■ **ASSIGNMENT**
Could you copy out every line of text in the material below word for word, leaving the pictures out?

■ **GIVEN DATA**
▼

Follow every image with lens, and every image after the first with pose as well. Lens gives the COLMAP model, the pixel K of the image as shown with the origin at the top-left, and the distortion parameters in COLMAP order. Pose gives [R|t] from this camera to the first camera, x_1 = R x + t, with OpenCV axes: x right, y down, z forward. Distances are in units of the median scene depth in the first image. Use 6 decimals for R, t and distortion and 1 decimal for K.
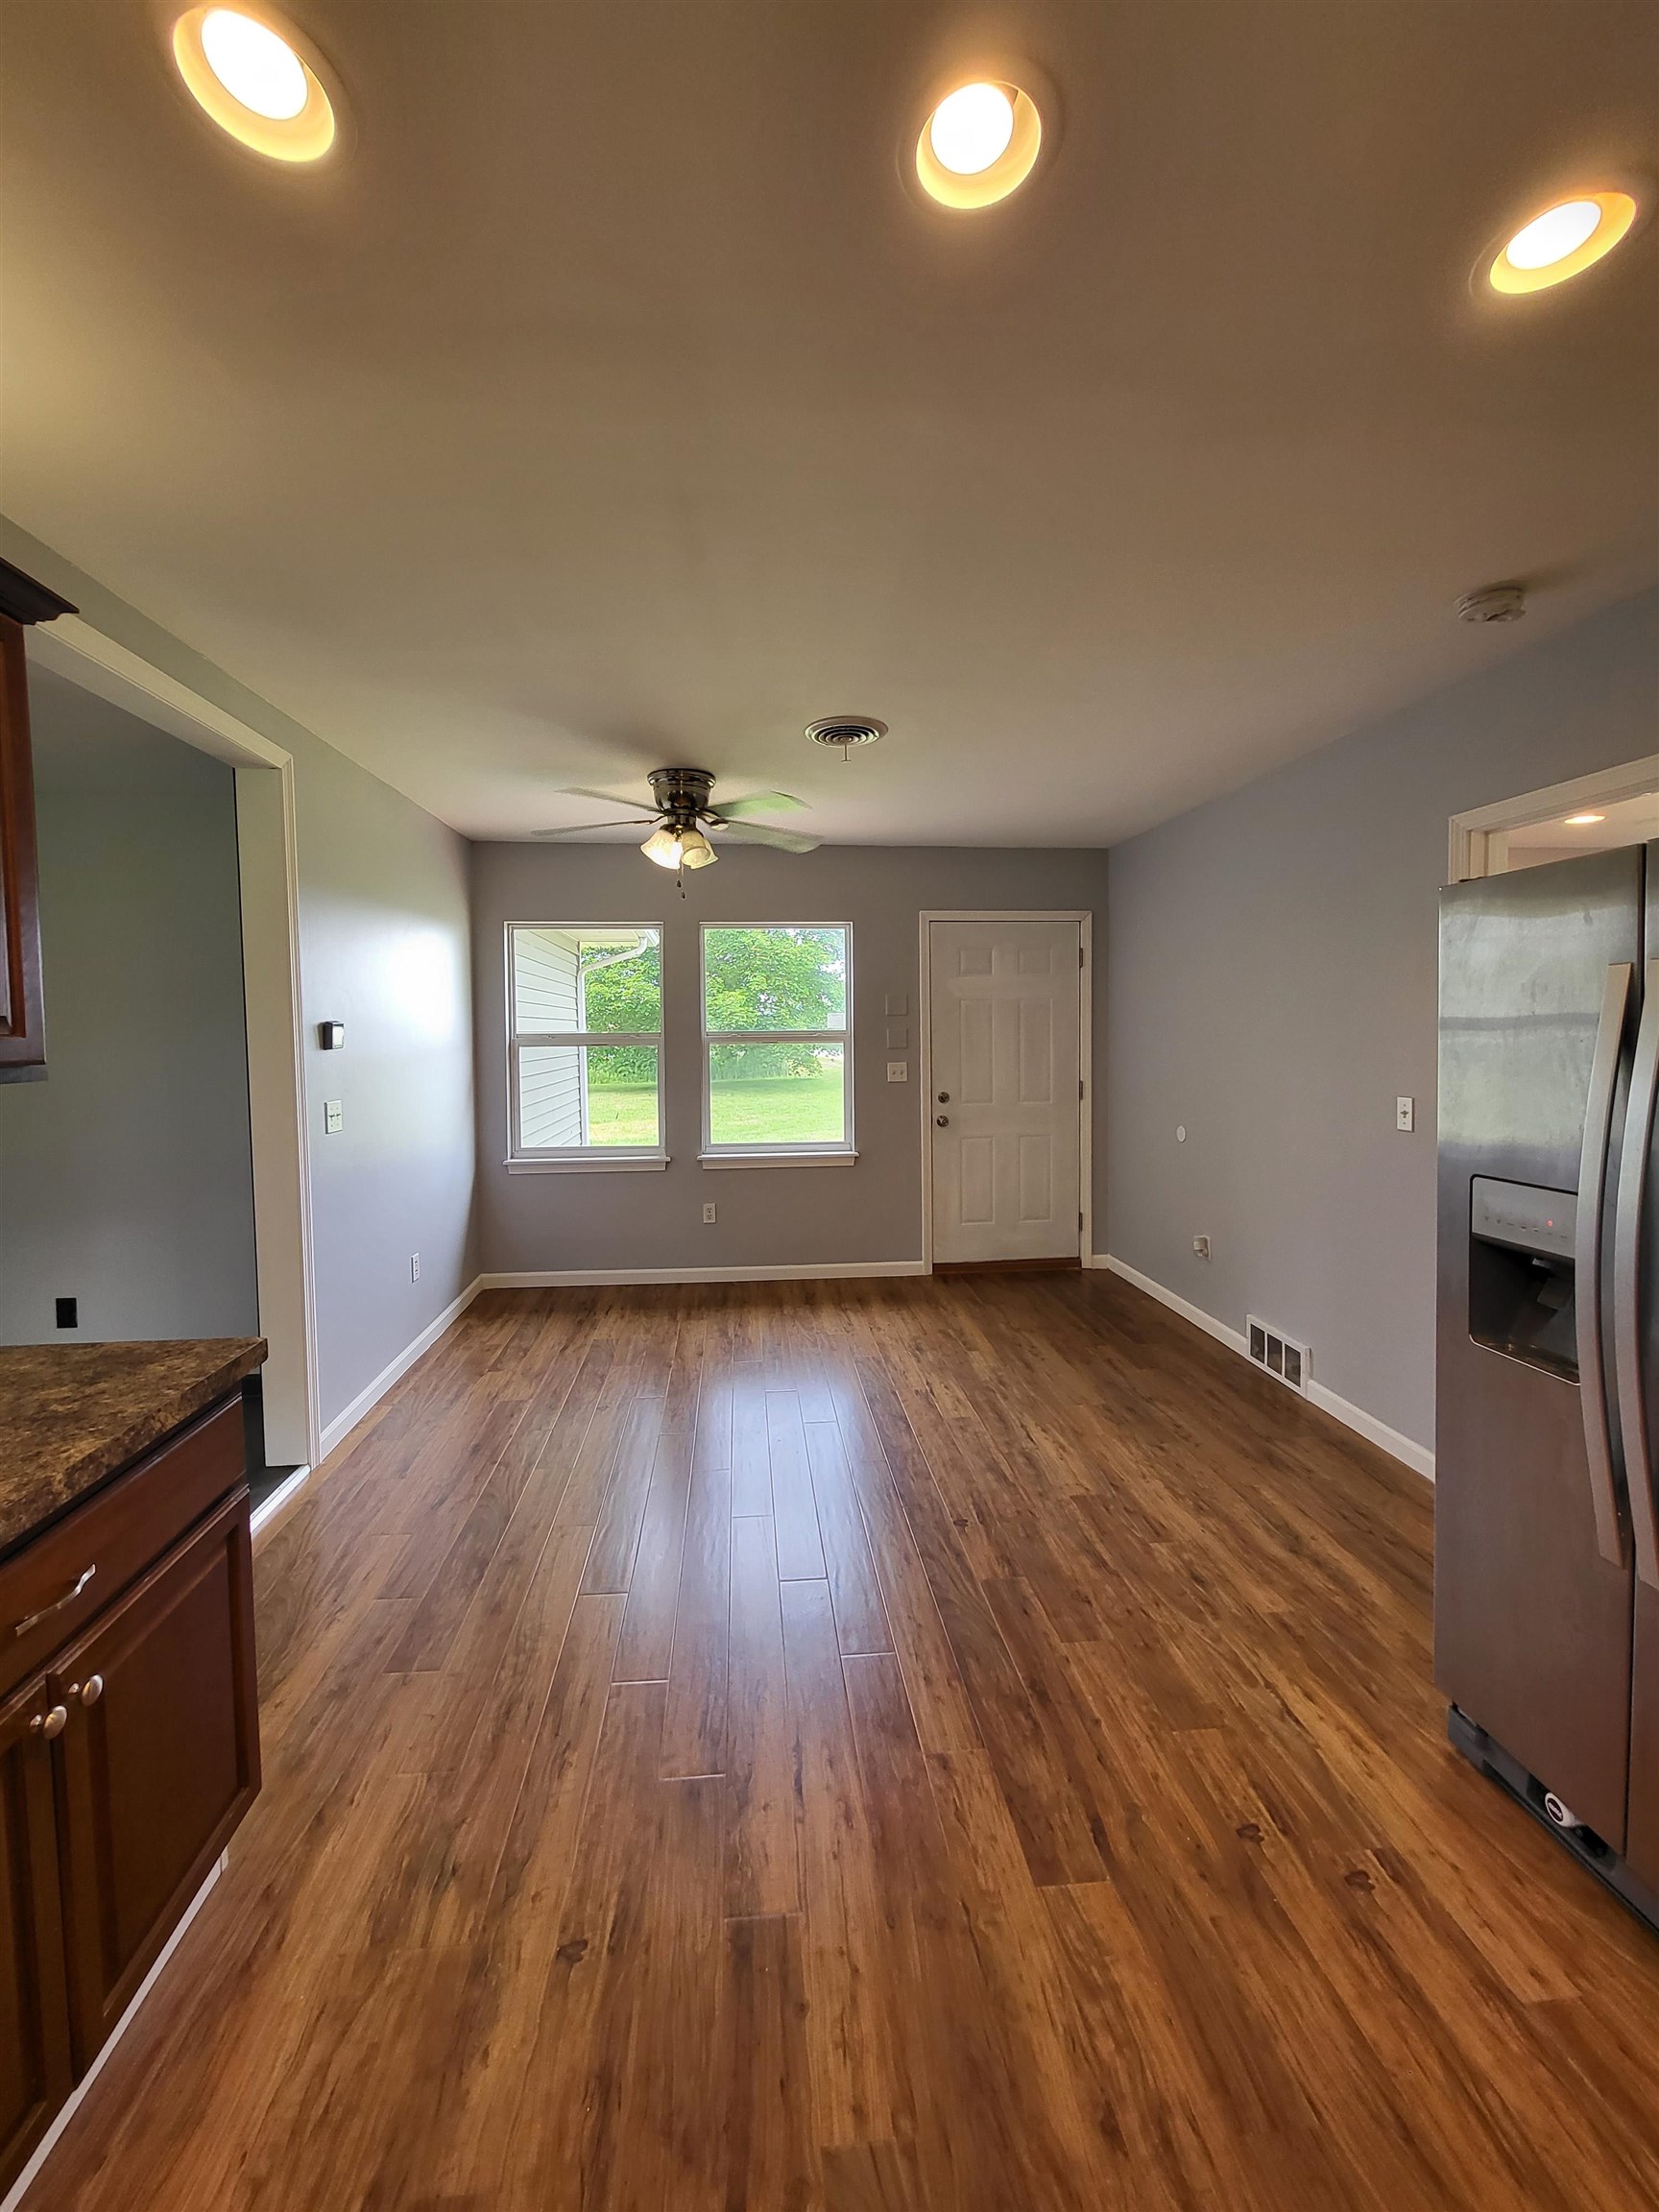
lens RADIAL K [[874.6, 0, 826.2], [0, 874.6, 1094.1], [0, 0, 1]] dist [-0.001212, -0.000152]
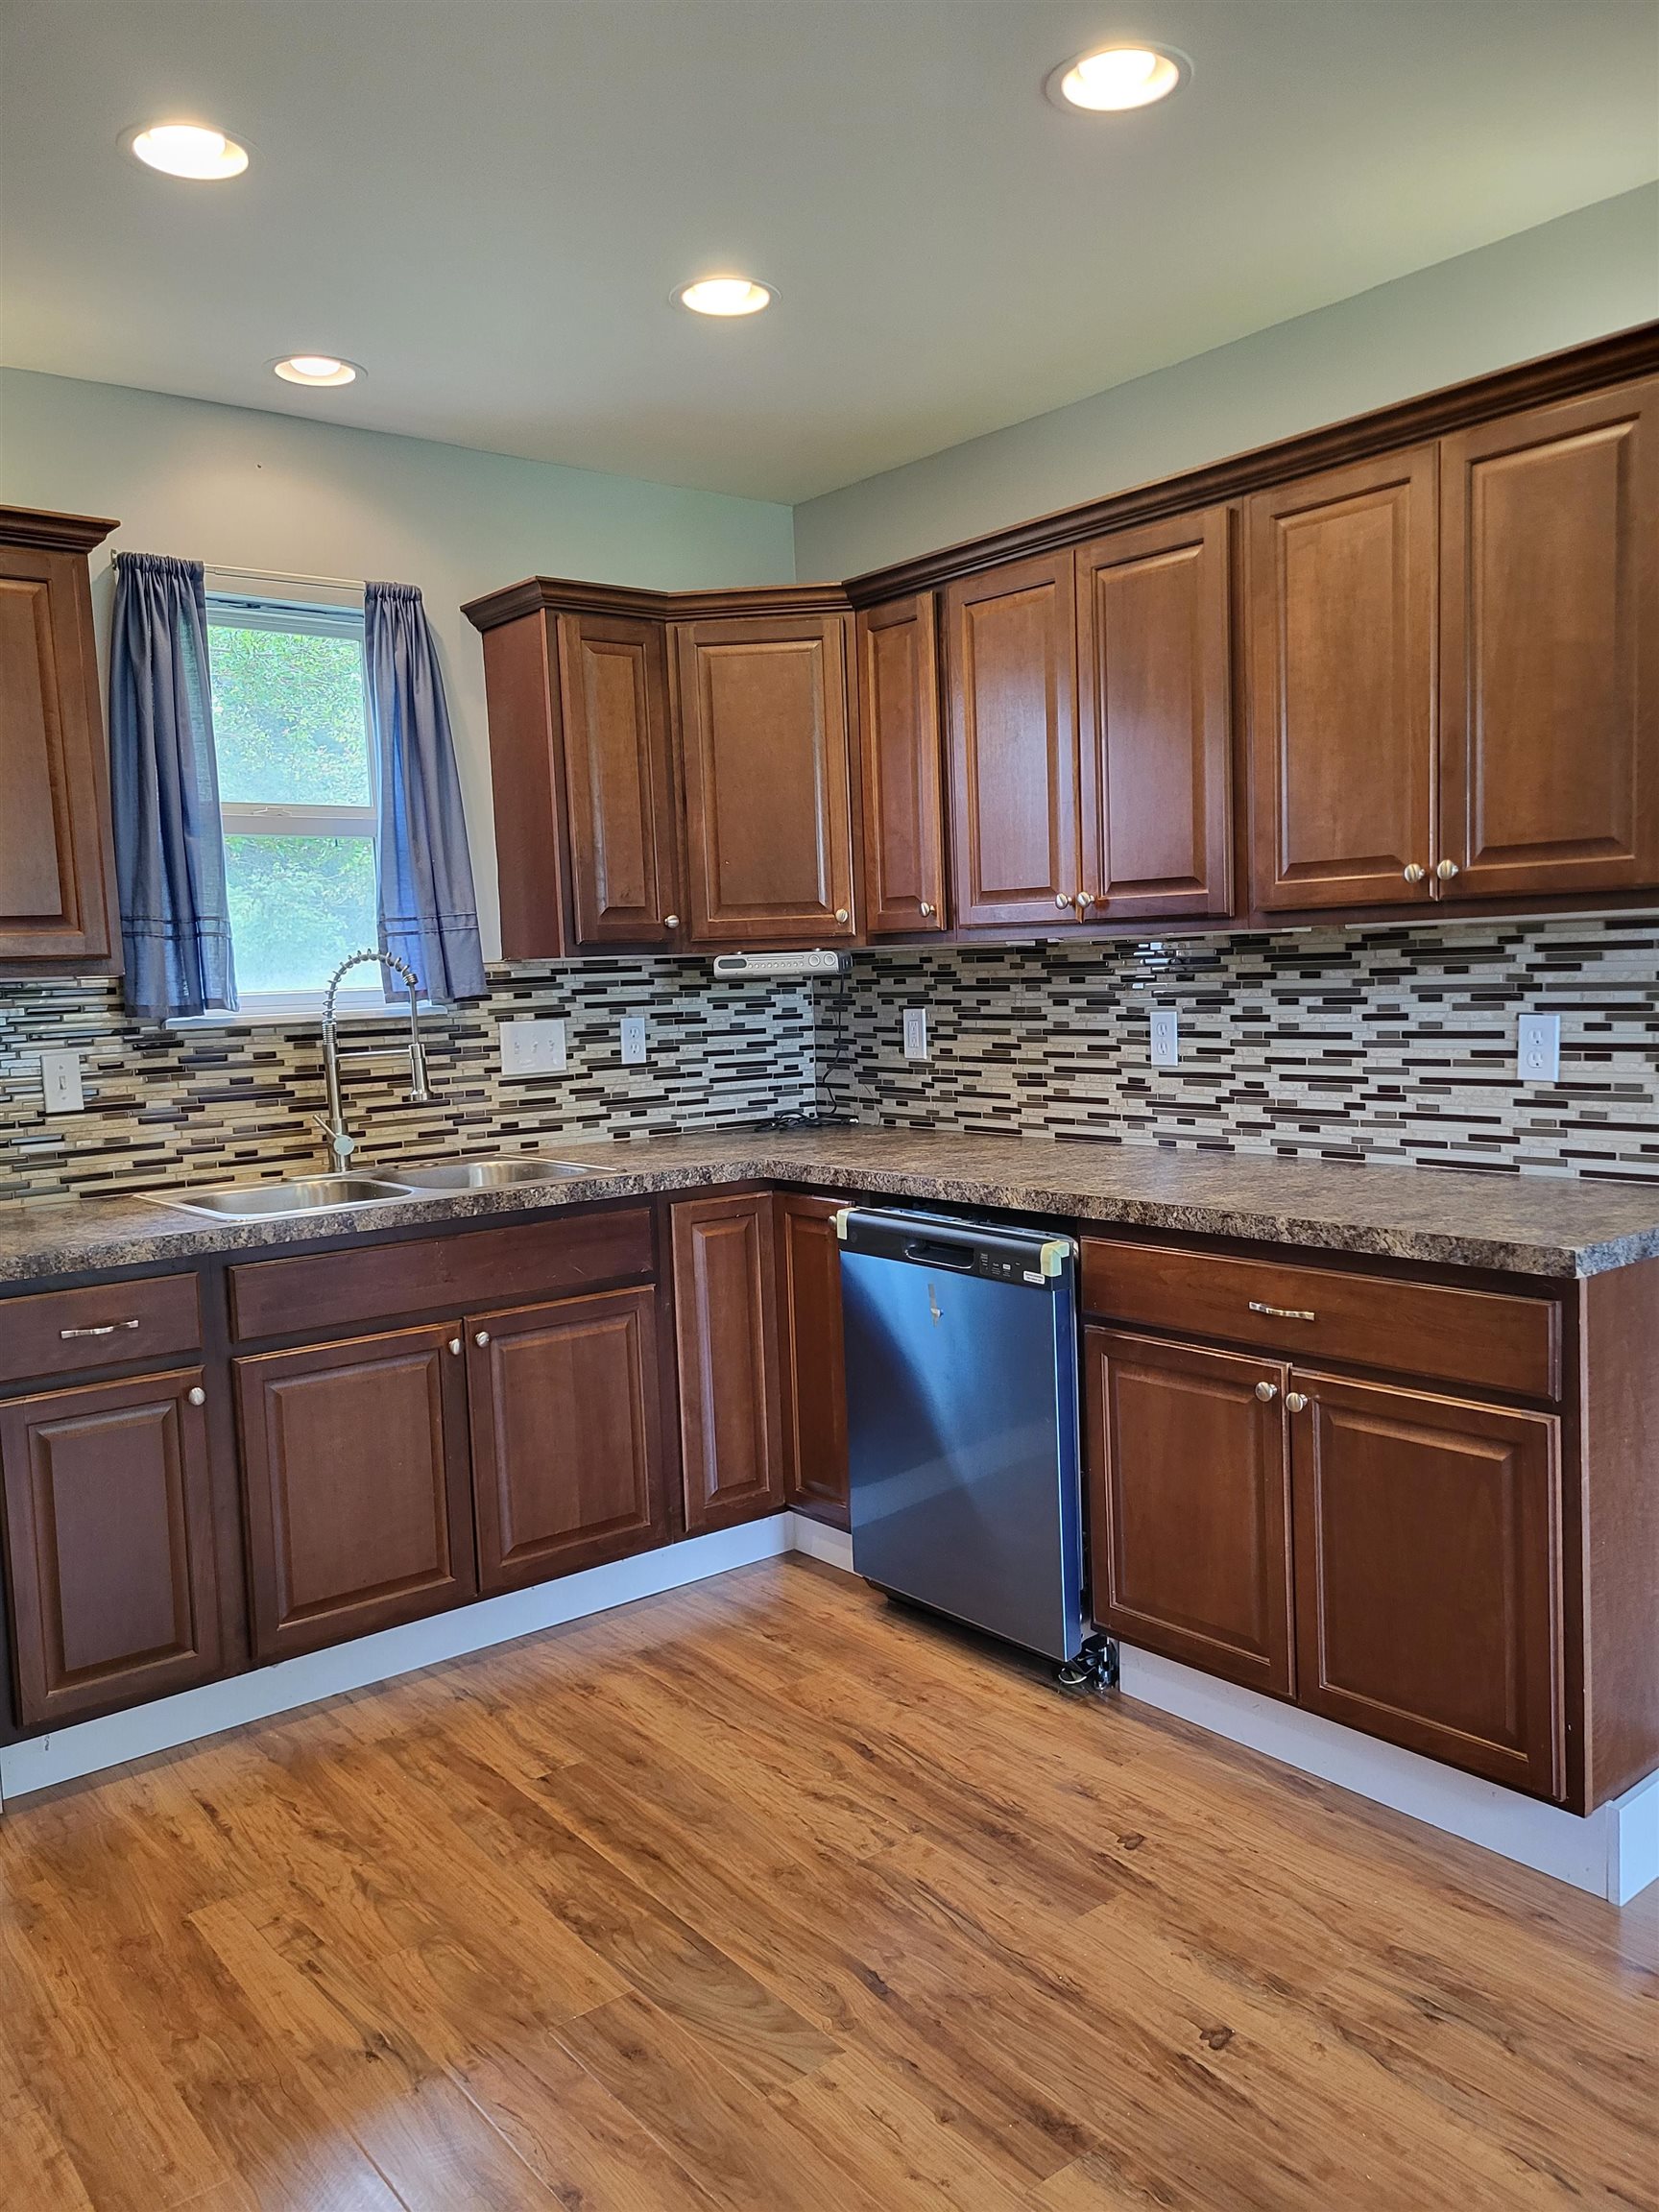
lens RADIAL K [[1697.9, 0, 829.2], [0, 1697.9, 1104.0], [0, 0, 1]] dist [0.016384, 0.009762]
pose [[-0.840407, 0.085912, -0.535102, 0.777071], [0.003286, 0.988145, 0.153487, -0.094667], [0.541945, 0.127233, -0.830727, 2.029122]]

▲

■ **OUTPUT OF THE TASK**
Follow every image with lens, and every image after the first with pose as well. Lens gives the COLMAP model, the pixel K of the image as shown with the origin at the top-left, and the distortion parameters in COLMAP order. Pose gives [R|t] from this camera to the first camera, x_1 = R x + t, with OpenCV axes: x right, y down, z forward. Distances are in units of the median scene depth in the first image. Use 6 decimals for R, t and distortion and 1 decimal for K.
lens RADIAL K [[874.6, 0, 826.2], [0, 874.6, 1094.1], [0, 0, 1]] dist [-0.001212, -0.000152]
lens RADIAL K [[1697.9, 0, 829.2], [0, 1697.9, 1104.0], [0, 0, 1]] dist [0.016384, 0.009762]
pose [[-0.840407, 0.085912, -0.535102, 0.777071], [0.003286, 0.988145, 0.153487, -0.094667], [0.541945, 0.127233, -0.830727, 2.029122]]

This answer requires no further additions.